▶ Selected passage:
☆ ☆ ☆ ☆
Joan Margarit and Sharon Olds met on a couple of occasions at poetry festivals, and in 2018 the Spanish version of Stag’s Leap, which Margarit made with her grandson Eduard Lezcano, was published. In the foreword, Margarit states, “I have known Sharon Olds to be a great poet for a long time, when I first read Satan Says, but making these versions has meant, in addition to reading a good book of poems, an important level of learning for my own craft as a poet.”
The jury unanimously decided to award the prize to the poet from the United States “for being a reference in American poetry”, as well as for “her non-conformist and genuine writing”. In its verdict, the jury highlights “Olds’ commitment to truth and the ruthless presence of life in his poetry, something that takes on special relevance in times of cancellation culture and at a time when many think a machine can write the very poems that the tearing of the human produces.”
After learning of the ruling, Olds recalled the impression Margarit’s poetry had on her the first time she heard him, at the Aldeburgh Literary Festival (Great Britain) more than 15 years ago. “It is unusual that, upon meeting an artist’s work for the first time, I feel so impacted.” Olds added: “I am indebted to him for his radiance, his down-to-earth inspiration, and I am grateful to the Margarit family, the Instituto Cervantes and Editorial la Cama Sol for joining his name to mine, so fortunate”.
The award ceremony for Sharon Olds will take place at the Instituto Cervantes in New York next fall. La Cama Sol publishing house will publish the speech that the laureate will deliver on the occasion of receiving the award, and will disseminate it both in Spain and abroad, with translations into Spanish, English and French. It will be a limited edition, which will include poems and artwork, and will be given as a gift to the people involved in the celebration of the award.
☆ ☆ ☆ ☆
(Collected data)
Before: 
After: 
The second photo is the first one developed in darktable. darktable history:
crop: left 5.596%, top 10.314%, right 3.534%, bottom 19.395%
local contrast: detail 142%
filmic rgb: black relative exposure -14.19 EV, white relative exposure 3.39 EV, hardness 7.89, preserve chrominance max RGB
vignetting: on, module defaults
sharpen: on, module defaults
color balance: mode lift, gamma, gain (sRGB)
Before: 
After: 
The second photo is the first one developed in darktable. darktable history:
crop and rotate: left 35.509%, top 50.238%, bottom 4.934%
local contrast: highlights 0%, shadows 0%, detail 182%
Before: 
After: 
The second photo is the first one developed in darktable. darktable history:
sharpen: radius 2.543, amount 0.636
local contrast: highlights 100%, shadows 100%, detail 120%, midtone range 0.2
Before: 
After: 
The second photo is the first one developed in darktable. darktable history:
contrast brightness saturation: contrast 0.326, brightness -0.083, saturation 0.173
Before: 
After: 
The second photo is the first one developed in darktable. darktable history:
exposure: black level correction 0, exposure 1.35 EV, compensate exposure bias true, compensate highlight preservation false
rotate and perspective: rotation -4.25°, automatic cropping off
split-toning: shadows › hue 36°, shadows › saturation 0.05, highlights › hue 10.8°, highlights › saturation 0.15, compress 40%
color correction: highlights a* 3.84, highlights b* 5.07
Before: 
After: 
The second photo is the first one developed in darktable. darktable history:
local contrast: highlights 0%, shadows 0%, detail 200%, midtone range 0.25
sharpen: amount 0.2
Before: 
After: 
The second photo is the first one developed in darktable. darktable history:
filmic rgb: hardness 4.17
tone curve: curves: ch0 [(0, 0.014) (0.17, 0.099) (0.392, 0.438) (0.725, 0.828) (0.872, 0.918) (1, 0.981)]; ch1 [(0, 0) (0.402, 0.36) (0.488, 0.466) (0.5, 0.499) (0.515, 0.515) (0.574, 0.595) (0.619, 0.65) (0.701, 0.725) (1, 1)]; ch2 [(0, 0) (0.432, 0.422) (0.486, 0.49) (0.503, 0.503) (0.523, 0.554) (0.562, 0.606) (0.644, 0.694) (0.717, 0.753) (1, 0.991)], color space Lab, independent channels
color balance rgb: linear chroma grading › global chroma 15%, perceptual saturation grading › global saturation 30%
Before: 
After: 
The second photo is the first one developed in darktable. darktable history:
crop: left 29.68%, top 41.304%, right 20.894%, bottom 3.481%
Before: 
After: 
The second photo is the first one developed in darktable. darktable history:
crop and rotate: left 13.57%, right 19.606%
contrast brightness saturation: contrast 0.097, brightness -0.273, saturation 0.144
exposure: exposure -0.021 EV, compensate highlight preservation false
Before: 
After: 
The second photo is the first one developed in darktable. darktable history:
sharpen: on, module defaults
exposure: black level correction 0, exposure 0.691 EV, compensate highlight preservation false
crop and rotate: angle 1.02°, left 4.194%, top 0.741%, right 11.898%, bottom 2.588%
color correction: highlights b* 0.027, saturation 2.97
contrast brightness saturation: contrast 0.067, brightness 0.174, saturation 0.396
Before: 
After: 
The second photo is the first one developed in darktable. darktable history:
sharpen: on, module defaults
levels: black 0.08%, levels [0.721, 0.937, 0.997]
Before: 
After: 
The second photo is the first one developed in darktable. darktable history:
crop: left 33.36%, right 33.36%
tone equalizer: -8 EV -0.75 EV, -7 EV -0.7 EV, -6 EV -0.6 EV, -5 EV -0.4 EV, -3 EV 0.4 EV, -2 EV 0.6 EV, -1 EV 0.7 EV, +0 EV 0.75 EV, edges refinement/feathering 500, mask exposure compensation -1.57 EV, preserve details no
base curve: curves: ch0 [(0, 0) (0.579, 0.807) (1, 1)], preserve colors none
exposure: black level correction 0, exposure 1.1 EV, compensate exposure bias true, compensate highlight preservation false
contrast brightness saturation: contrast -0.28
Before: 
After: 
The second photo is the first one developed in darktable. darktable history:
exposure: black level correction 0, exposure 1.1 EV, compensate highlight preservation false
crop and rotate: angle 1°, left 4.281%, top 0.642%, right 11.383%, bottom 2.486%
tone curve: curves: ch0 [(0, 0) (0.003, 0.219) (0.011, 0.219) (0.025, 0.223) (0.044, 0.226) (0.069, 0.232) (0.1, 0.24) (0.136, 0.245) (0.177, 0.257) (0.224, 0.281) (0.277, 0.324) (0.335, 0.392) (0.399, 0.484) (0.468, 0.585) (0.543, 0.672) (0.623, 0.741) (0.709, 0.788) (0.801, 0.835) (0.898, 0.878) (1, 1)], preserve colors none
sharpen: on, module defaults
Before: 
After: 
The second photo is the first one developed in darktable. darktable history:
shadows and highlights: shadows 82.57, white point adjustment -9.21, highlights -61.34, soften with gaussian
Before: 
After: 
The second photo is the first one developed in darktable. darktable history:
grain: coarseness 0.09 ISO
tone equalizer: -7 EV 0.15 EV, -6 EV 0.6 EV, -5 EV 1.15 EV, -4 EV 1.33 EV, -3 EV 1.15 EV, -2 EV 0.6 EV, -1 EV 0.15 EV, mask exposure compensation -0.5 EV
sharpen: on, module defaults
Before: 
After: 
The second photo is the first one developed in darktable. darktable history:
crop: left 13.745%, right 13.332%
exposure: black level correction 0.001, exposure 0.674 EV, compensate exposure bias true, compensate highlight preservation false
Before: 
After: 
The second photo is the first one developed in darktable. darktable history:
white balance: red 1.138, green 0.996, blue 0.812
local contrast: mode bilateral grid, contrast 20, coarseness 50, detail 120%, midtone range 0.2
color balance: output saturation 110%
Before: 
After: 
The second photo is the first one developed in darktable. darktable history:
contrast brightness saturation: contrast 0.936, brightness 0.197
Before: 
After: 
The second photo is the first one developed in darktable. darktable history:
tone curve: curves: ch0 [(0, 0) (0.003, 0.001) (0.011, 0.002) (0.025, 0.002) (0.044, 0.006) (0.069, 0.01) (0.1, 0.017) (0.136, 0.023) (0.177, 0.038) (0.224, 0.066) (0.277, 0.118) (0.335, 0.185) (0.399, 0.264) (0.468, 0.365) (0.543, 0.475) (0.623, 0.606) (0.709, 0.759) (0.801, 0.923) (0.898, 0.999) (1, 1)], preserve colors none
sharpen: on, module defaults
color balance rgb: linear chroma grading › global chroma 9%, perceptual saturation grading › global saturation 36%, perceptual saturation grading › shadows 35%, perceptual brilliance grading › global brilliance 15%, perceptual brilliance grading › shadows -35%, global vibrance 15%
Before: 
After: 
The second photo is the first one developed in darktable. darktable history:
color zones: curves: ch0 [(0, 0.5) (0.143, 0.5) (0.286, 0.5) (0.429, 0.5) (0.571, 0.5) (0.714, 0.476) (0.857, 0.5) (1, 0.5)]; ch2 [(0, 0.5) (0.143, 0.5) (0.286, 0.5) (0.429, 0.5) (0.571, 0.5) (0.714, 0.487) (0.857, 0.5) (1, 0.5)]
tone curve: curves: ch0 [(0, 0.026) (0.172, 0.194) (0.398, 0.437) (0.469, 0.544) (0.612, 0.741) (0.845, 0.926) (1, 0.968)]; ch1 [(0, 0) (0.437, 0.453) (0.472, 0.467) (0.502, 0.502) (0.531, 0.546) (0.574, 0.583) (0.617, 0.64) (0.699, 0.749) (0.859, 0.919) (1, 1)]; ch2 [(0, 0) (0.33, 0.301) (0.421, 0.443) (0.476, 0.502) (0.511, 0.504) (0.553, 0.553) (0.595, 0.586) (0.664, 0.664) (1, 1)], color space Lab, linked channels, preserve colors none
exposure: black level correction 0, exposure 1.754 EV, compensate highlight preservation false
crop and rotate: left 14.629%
☆ ☆ ☆ ☆
▶ Assignment: In the prize announcement, take the part that opens with "The award ceremony" and closes with "of the award.", and write it out with "special edition" substituted for "limited edition". You can ignore the collected data.

▶ Response box:
The award ceremony for Sharon Olds will take place at the Instituto Cervantes in New York next fall. La Cama Sol publishing house will publish the speech that the laureate will deliver on the occasion of receiving the award, and will disseminate it both in Spain and abroad, with translations into Spanish, English and French. It will be a special edition, which will include poems and artwork, and will be given as a gift to the people involved in the celebration of the award.